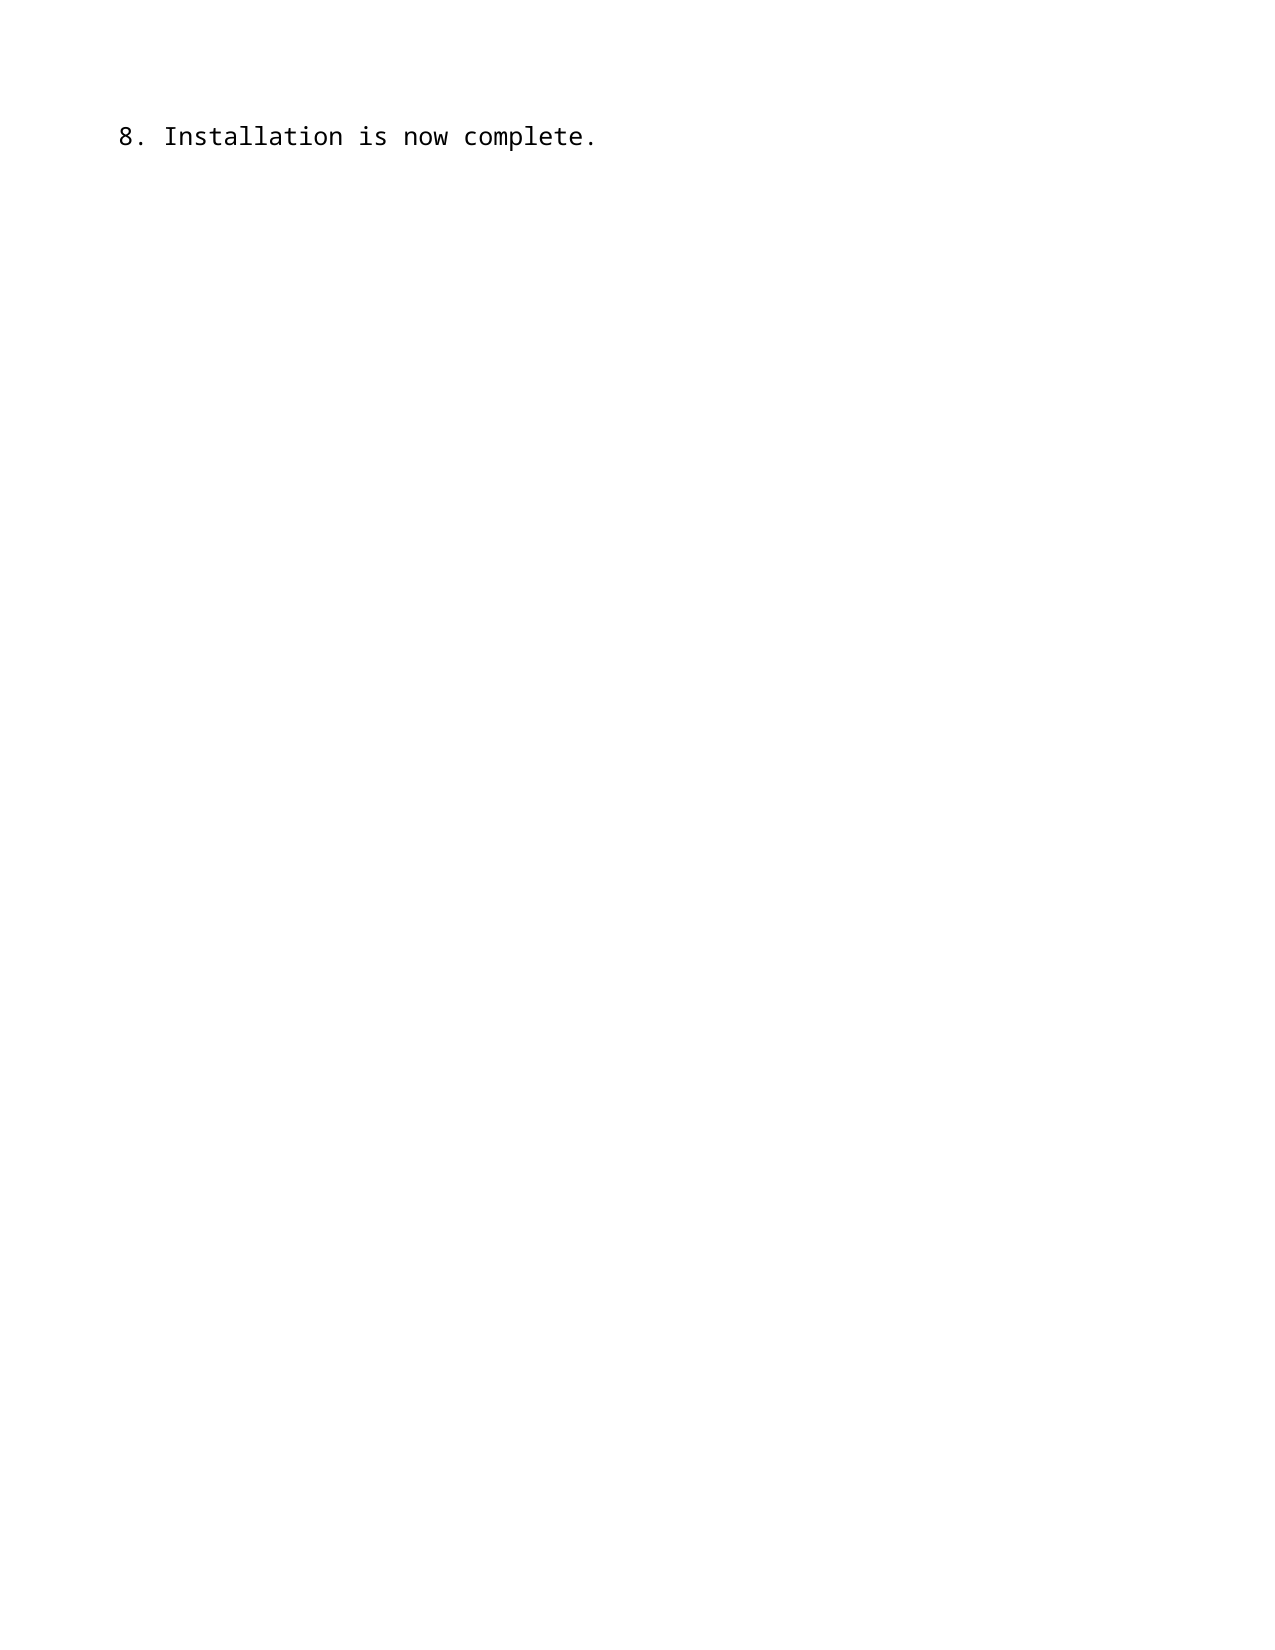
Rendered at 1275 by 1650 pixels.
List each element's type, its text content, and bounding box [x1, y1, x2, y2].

text 8. Installation is now complete. [118, 118, 1157, 152]
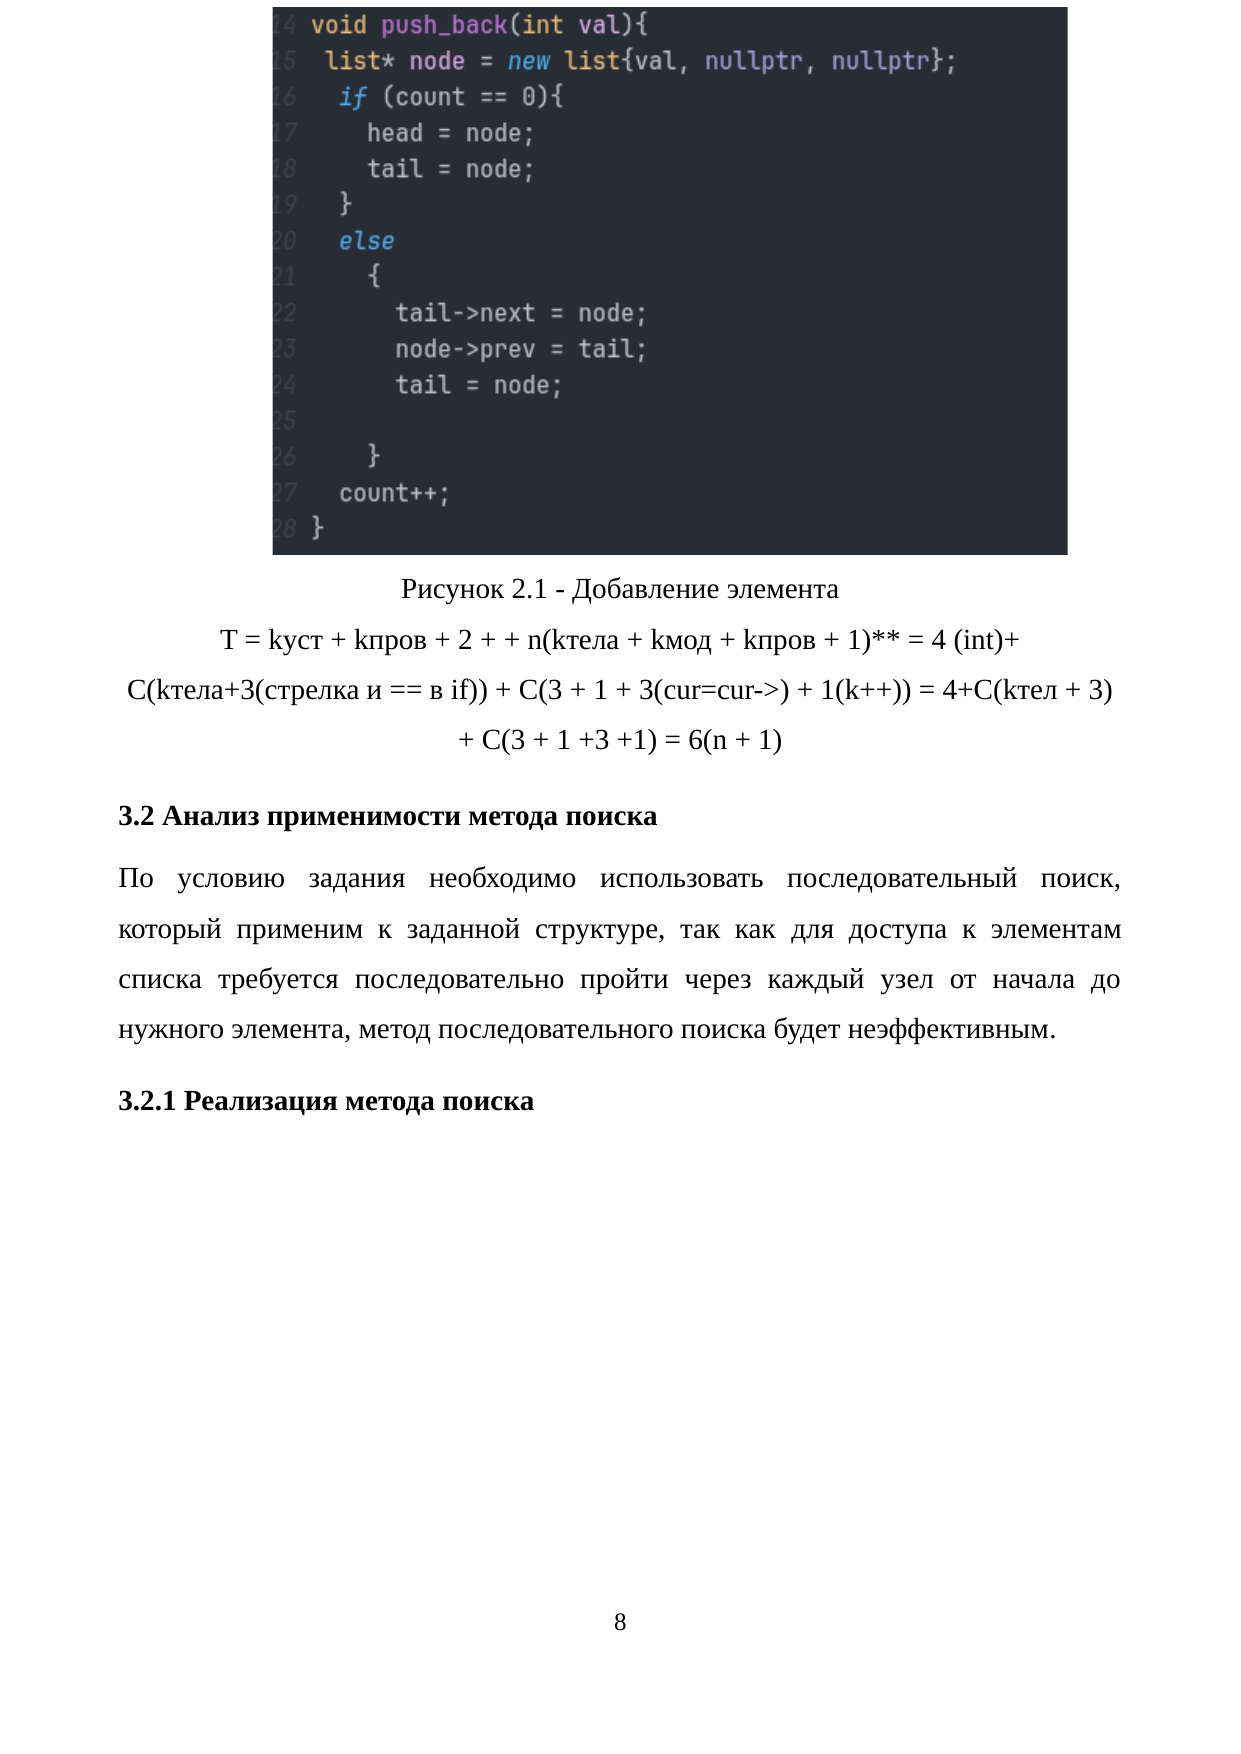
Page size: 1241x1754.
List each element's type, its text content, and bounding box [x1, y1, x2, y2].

subtitle 3.2.1 Реализация метода поиска [118, 1083, 1122, 1116]
text Рисунок 2.1 - Добавление элемента [118, 118, 1122, 605]
text T = kуст + kпров + 2 + + n(kтела + kмод + kпров + 1)** = 4 (int)+ C(kтела+3(стрелка и == в if)) + C(3 + 1 + 3(cur=cur->) + 1(k++)) = 4+C(kтел + 3) + C(3 + 1 +3 +1) = 6(n + 1) [118, 622, 1122, 756]
picture [272, 7, 1068, 555]
subtitle 3.2 Анализ применимости метода поиска [118, 798, 1122, 831]
text По условию задания необходимо использовать последовательный поиск, который применим к заданной структуре, так как для доступа к элементам списка требуется последовательно пройти через каждый узел от начала до нужного элемента, метод последовательного поиска будет неэффективным. [118, 861, 1122, 1045]
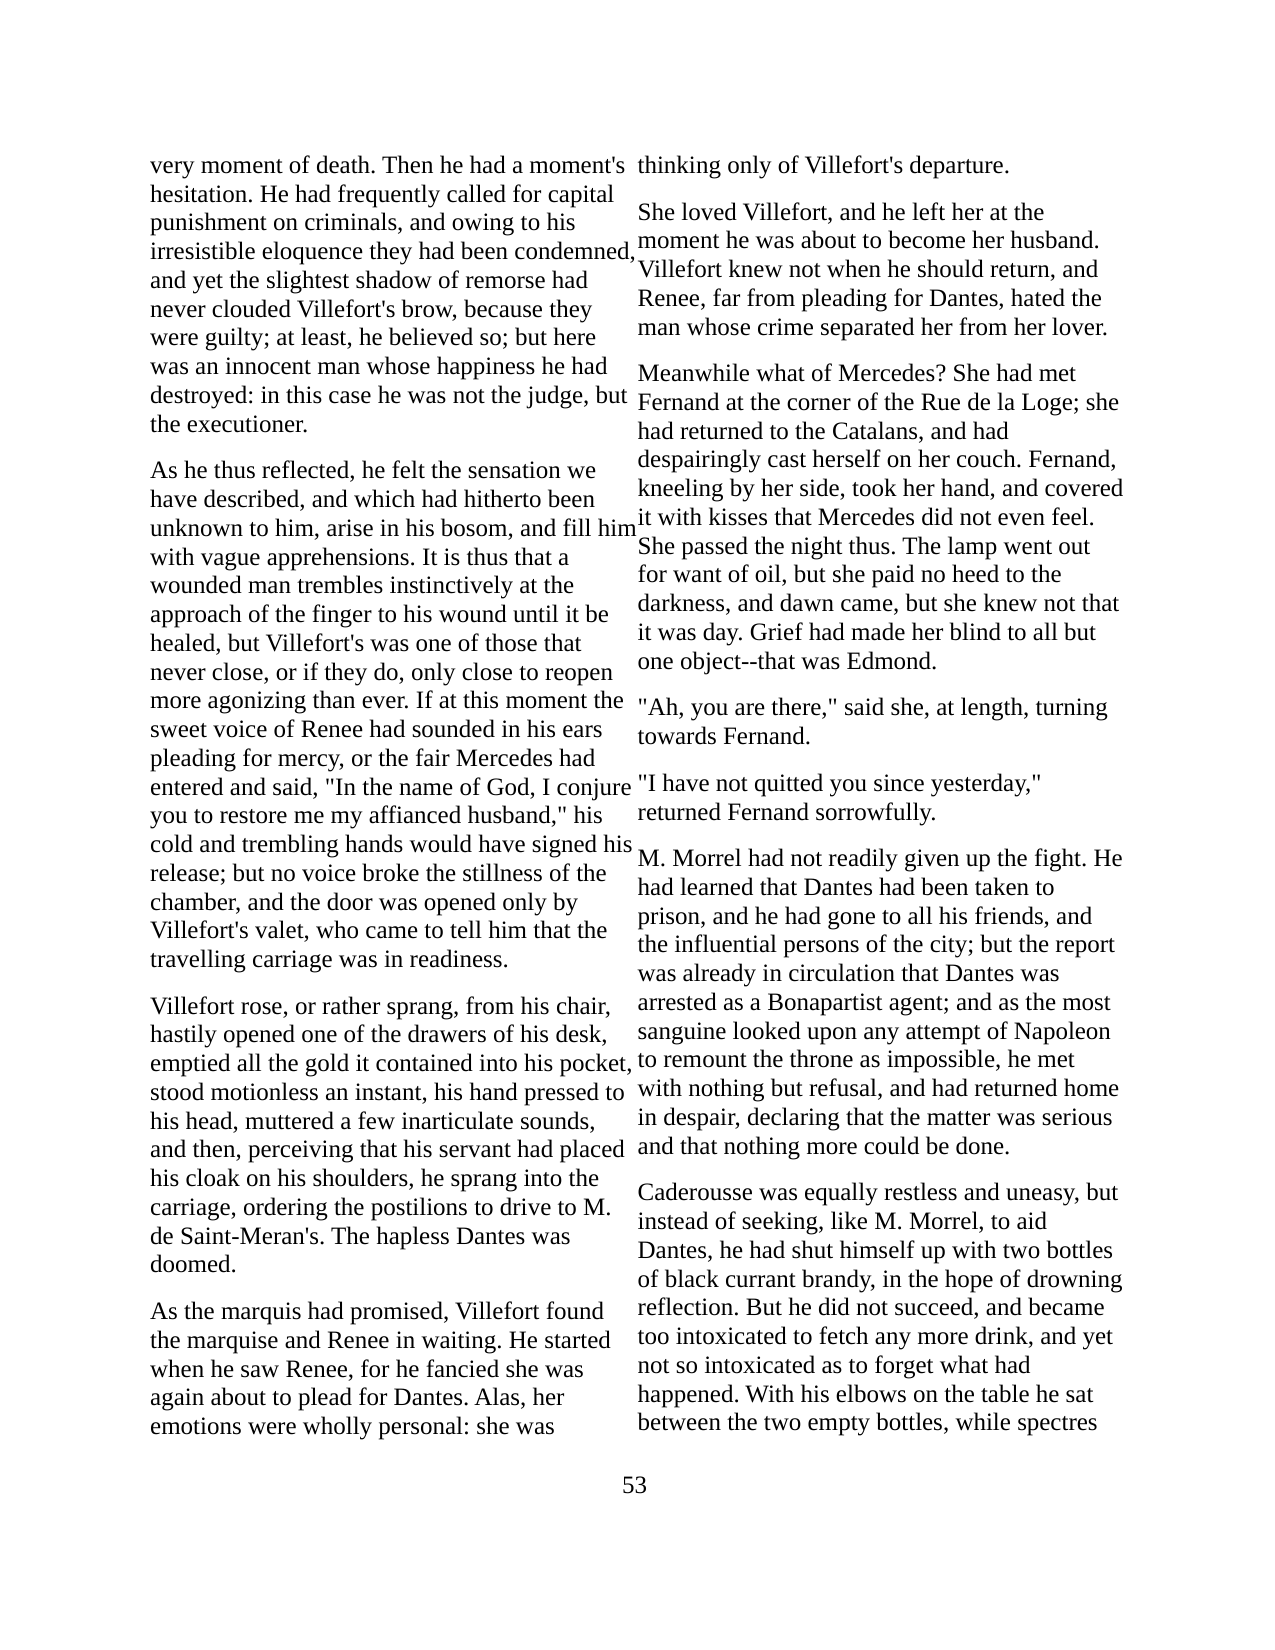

======

▶ **What to work on**
Copy the material word for word, from the line containing "Page size: 1241x1754." through the end, including both ends, and leave the pictures out.

▶ **Exercise response**
Page size: 1241x1754.
List each element's type, its text content, and bounding box [x1, y1, x2, y2].

subtitle 3.2.1 Реализация метода поиска [118, 1083, 1122, 1116]
text Рисунок 2.1 - Добавление элемента [118, 118, 1122, 605]
text T = kуст + kпров + 2 + + n(kтела + kмод + kпров + 1)** = 4 (int)+ C(kтела+3(стрелка и == в if)) + C(3 + 1 + 3(cur=cur->) + 1(k++)) = 4+C(kтел + 3) + C(3 + 1 +3 +1) = 6(n + 1) [118, 622, 1122, 756]
picture [272, 7, 1068, 555]
subtitle 3.2 Анализ применимости метода поиска [118, 798, 1122, 831]
text По условию задания необходимо использовать последовательный поиск, который применим к заданной структуре, так как для доступа к элементам списка требуется последовательно пройти через каждый узел от начала до нужного элемента, метод последовательного поиска будет неэффективным. [118, 861, 1122, 1045]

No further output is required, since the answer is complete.